La nueva amiga del pequeño, para seguir la conversación, le preguntó al niño sobre su juguete:
-¿Cómo se llama?
-¡Espantapájaros!, respondió jubiloso.
Por unos segundos, la nueva amiga se quedó indecisa y respondió:
-Es un mejor nombre, así no se crean malas ideas sobre las suegras. ¿Usted le dijo el nombre de “espantapájaros”?, le preguntó la mujer a la abuela.
-No, en la escuela le dijeron, respondió la abuela de manera muy amable.
En ese momento, sentí fulgores de ideas. De eso trata al reflexionar sobre el poder de las palabras: ese mismo juguetito es llamado en otros países como “matasuegras”, ¡qué fuerte la manera en que reforzamos y reproducimos referentes negativos! Así escalan los discursos de odio, pero el ejercicio personal de renombrar y resignificarlas puede resultar aún más poderoso.

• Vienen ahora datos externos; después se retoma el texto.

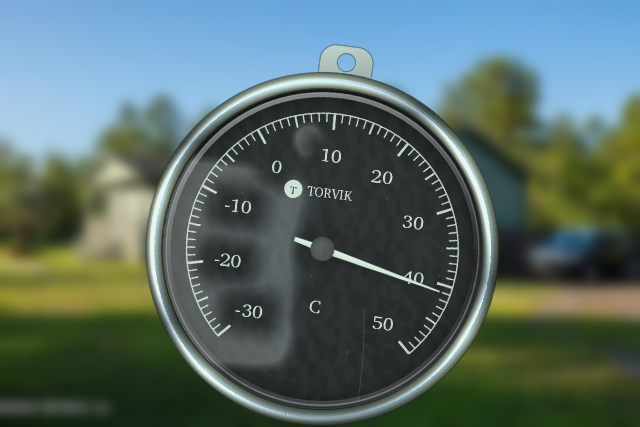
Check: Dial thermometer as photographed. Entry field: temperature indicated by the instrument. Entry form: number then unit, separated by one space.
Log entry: 41 °C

En ese momento también pensé en la importancia que desde las instituciones como las escuelas y, sobre todo, el personal docente considere importante cuestionar las narrativas racistas y discriminatorias.

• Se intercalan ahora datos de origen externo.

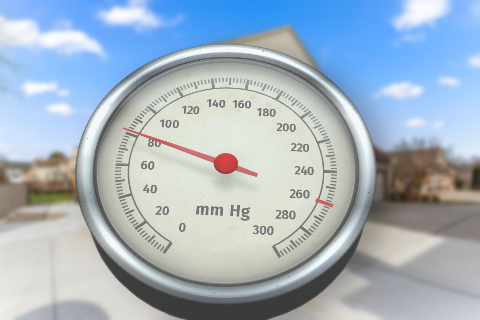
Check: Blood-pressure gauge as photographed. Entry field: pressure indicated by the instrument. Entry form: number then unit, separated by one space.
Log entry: 80 mmHg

La maestra o maestro del niño tuvo un rol importante al transmitir la resignificación de un juguete con el nombre de “espantapájaros”; él aprendió y reprodujo esa narrativa a las personas de su entorno.
Si hacemos un repaso de muchas de las palabras que aprendemos desde que socializamos con otras personas podemos darnos cuenta que también nos apropiamos y reproducimos los prejuicios y estigmas de otras personas. Entonces, también tenemos la capacidad de aprender para desaprender.
Ese día, con esa acción, el pequeño y su nueva amiga mayor me dieron una gran lección, dieron alegría a mi corazón y reforzaron mi convicción de que nunca es tarde, ni se es demasiado grande para renombrar lo que, aparentemente, siempre hemos conocido de una manera. Las palabras sí importan porque reproducen discursos que impactan en las vidas de las personas.